◆ ASSIGNMENT 1
Extract the passage from the article on the puppy DHA study, starting at "Omega-3 Supplementation Highly" and ending at "of their development.".
◆ ASSIGNMENT 2
According to the article on the puppy DHA study, in which journal was the study published?
◆ ASSIGNMENT 3
Pick up the article on the puppy DHA study after its last sentence and carry it forward.

Omega-3 Supplementation Highly Beneficial for Puppies, Study Shows
February 11, 2013
By Dr. Becker
A recent study1 suggests that feeding puppies foods high in DHA (docosahexaenoic acid) improves several aspects of their development.
The study, published this past September in the Journal of the American Veterinary Medical Association and conducted by Hill’s Pet Nutrition in Canada, concluded that:
Dietary fortification with fish oils rich in DHA and possibly other nutrients implicated in neurocognitive development following weaning improved cognitive, memory, psychomotor, immunologic, and retinal functions in growing dogs.
Study Evaluated Effects of Food Fortified with DHA on Beagle Puppies
The goal of the study was to evaluate the effect of food with added DHA from fish oil on the cognitive, memory, psychomotor, immunologic, retinal function and other developmental measures in healthy puppies.
The research involved 48 newly weaned, 8 week-old Beagle puppies. They were separated into three groups – group one received low-DHA food, group two received moderate-DHA food, and the third group received high-DHA food as their only source of nutrition until they turned one year old. The high-DHA food also contained higher levels of vitamin E, taurine, choline and L-carnitine than the low- and moderate-DHA foods.

◆ DATASET CONTENT
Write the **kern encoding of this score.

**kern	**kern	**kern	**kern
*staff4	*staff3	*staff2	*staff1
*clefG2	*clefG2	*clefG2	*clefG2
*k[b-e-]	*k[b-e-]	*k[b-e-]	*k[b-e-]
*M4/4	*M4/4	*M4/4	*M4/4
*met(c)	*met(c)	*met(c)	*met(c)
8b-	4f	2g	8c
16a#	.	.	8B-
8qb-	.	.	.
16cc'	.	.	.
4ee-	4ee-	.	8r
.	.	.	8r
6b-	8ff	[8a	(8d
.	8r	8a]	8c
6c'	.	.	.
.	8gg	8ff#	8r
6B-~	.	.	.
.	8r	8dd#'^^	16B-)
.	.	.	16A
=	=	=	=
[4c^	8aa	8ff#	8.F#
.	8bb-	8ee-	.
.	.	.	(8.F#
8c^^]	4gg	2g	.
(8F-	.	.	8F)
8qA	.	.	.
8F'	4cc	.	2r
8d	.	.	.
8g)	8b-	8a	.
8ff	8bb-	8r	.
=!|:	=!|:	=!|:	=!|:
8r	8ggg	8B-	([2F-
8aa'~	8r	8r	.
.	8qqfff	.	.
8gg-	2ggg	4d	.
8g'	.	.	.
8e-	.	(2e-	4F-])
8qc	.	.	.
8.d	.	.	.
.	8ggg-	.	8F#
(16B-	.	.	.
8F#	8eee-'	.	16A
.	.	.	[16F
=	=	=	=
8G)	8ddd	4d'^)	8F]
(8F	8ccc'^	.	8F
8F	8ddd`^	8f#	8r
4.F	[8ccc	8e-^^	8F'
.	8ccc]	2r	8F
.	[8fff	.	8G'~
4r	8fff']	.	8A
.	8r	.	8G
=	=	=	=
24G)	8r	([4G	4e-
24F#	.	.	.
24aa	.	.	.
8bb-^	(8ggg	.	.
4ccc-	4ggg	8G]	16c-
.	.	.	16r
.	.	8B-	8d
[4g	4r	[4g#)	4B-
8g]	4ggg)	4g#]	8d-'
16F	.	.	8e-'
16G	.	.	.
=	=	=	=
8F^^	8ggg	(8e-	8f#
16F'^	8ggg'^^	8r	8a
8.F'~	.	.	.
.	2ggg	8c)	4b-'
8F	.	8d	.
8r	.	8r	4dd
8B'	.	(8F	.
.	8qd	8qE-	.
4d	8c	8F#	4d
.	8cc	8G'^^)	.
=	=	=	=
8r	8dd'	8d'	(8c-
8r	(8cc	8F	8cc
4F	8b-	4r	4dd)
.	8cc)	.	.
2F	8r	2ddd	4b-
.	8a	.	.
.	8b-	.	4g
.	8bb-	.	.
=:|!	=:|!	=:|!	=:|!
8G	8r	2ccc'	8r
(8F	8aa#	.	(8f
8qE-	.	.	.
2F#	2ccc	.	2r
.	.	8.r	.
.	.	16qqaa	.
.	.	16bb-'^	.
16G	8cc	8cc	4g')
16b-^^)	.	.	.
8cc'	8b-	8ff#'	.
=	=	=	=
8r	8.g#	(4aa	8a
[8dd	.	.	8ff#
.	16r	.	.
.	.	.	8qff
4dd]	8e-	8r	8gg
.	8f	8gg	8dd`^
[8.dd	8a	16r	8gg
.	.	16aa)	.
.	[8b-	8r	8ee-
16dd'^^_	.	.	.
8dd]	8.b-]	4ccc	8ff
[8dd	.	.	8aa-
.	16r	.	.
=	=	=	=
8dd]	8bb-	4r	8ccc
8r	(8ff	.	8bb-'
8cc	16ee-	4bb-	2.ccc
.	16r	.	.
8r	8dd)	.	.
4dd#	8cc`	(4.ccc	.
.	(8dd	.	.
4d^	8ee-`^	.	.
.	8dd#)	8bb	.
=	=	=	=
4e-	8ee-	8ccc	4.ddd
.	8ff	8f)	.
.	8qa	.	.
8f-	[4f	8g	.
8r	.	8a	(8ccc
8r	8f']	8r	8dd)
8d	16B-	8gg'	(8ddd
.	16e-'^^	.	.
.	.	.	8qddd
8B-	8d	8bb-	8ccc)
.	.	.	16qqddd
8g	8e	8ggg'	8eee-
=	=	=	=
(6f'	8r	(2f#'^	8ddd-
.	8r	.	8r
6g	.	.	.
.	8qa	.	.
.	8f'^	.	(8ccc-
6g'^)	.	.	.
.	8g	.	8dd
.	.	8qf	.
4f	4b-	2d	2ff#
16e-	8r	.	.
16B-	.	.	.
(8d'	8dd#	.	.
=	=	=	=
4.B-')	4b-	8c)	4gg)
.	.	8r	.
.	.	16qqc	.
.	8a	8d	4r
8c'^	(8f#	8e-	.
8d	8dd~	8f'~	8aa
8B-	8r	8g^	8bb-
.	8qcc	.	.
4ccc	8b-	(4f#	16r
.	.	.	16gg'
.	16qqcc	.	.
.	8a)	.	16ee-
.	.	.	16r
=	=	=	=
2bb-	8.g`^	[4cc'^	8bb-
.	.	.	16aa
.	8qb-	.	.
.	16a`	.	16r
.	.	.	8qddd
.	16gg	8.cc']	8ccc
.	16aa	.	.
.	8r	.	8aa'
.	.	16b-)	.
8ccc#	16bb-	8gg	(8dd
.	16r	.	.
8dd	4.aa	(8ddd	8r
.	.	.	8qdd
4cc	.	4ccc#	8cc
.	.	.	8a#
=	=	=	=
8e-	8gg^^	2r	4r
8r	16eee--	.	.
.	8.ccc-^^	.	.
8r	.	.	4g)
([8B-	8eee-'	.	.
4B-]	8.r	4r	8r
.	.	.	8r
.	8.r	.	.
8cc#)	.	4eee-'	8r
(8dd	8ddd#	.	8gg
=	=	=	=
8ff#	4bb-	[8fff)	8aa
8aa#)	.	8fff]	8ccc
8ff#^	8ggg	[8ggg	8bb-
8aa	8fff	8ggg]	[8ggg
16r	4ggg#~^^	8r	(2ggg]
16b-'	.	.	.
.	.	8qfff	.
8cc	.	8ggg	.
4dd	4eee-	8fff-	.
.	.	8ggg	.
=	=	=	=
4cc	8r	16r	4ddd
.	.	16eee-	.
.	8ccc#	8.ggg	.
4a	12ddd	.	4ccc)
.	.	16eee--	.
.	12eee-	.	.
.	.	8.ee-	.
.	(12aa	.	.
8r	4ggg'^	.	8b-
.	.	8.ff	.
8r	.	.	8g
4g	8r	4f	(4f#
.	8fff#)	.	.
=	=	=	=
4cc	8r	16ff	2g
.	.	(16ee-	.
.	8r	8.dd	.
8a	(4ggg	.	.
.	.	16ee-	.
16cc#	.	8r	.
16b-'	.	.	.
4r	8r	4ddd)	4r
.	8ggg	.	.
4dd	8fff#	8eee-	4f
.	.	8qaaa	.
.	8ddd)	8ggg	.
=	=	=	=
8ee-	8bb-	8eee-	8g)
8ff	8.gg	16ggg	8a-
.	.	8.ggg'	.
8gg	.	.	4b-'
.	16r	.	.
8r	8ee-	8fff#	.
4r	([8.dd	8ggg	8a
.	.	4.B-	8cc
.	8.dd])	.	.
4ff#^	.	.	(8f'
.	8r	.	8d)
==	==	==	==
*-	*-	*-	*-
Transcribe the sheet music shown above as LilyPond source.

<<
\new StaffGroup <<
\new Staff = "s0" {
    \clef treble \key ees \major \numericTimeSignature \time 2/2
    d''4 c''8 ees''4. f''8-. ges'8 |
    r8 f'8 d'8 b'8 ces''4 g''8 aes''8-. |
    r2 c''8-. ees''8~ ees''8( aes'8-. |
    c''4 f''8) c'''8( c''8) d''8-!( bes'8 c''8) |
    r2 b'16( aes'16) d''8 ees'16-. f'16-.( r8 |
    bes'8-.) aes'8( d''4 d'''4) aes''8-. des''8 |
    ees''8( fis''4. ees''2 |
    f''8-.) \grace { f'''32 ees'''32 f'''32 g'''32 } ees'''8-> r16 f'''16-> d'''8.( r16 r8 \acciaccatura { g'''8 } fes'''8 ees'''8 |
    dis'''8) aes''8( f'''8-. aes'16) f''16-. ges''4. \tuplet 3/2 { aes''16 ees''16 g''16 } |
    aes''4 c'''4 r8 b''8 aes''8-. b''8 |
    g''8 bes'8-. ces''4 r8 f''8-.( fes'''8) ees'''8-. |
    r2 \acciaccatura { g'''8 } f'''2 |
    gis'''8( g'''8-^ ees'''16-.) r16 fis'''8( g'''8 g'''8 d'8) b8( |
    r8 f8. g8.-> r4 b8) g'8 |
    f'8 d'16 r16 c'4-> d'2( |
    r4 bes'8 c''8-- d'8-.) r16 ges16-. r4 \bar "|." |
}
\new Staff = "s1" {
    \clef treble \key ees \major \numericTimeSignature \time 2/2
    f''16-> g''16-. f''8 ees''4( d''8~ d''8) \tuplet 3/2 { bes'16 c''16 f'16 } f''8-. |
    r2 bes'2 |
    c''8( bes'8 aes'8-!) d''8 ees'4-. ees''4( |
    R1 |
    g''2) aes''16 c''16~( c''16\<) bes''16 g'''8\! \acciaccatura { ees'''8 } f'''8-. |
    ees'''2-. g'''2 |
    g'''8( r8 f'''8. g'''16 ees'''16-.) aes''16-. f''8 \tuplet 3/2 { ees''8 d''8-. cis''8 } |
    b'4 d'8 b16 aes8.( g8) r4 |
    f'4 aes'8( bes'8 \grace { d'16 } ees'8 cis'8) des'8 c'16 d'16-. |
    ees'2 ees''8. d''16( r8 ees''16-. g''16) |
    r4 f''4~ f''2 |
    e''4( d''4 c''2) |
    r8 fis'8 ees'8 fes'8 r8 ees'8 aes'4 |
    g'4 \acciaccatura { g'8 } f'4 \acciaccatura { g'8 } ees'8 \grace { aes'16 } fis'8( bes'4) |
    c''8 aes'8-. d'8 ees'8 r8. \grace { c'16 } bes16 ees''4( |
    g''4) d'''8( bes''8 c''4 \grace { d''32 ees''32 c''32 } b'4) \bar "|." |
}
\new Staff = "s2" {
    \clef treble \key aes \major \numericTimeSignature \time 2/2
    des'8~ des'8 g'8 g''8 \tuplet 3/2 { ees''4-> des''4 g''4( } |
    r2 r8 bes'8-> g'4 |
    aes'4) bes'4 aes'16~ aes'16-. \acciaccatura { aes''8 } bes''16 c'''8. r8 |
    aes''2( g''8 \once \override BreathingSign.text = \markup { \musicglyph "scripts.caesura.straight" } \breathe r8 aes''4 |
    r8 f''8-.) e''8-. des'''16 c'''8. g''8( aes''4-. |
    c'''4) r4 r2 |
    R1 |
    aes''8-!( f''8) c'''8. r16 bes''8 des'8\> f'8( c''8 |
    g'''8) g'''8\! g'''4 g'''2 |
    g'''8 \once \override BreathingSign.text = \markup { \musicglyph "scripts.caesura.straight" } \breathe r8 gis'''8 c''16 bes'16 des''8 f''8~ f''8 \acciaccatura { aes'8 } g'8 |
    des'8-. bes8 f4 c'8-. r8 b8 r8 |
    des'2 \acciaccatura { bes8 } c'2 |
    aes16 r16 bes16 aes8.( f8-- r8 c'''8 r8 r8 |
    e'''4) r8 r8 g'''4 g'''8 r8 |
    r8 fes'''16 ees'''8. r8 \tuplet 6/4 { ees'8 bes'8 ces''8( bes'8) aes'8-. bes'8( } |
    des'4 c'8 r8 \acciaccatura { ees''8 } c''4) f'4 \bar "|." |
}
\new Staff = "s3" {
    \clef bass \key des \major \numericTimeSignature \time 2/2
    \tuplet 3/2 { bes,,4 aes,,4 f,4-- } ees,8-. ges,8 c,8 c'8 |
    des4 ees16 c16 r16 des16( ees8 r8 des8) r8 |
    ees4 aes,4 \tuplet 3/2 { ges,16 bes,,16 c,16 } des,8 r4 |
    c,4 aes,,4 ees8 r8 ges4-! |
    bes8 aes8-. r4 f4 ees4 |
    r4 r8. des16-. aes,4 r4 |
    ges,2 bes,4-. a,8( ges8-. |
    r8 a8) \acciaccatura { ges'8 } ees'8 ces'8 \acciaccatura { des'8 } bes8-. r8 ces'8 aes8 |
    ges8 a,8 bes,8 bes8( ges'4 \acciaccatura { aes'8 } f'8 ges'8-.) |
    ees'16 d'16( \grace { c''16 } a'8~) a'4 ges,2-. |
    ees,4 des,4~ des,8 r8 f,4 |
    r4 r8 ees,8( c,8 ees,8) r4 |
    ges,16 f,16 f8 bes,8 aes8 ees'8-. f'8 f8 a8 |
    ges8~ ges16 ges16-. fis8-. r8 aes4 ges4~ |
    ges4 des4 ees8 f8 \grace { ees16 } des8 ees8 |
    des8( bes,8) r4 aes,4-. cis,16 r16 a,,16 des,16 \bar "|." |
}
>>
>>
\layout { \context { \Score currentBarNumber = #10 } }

◆ RESPONSE BOX 1
Omega-3 Supplementation Highly Beneficial for Puppies, Study Shows
February 11, 2013
By Dr. Becker
A recent study1 suggests that feeding puppies foods high in DHA (docosahexaenoic acid) improves several aspects of their development.

◆ RESPONSE BOX 2
The Journal of the American Veterinary Medical Association.

◆ RESPONSE BOX 3
Throughout the trial, researchers evaluated the puppies’ visual discrimination learning abilities (their capacity to recognize and identify visual shapes, forms, and patterns), memory function, and psychomotor performance (the coordination of a sensory or cognitive process with a motor activity).
Physiologic tests were also conducted, including blood and serum analysis, electroretinography (a test that measures the electrical response of the eye's light-sensitive cells, called rods and cones), and dual-energy x-ray absorptiometry (measures bone mineral density).
In addition, rabies antibody titer tests were taken at 1, 2, 4, and 8 weeks after vaccination at 16 weeks.
Significantly Better Results Seen in Puppies Receiving High-DHA Food
The group three puppies – those who received diets containing the highest levels of DHA – had significantly better results than the other groups in reversal learning tasks, visual contrast discrimination and early psychomotor performance.
This group also had significantly higher rabies antibody titers 1 and 2 weeks after vaccination, and an improved ability to see in low-light or dark conditions.
The researchers concluded that:
Following weaning, dietary fortification with fish oils rich in DHA and possibly other nutrients implicated in neurocognitive development improves cognitive, memory, psychomotor, immunologic and retinal functions in growing dogs.
Best Way to Supplement Omega-3 Fatty Acids
Docosahexaenoic acid or DHA is an omega-3 essential fatty acid (EFA) found in high concentrations in fish body oils.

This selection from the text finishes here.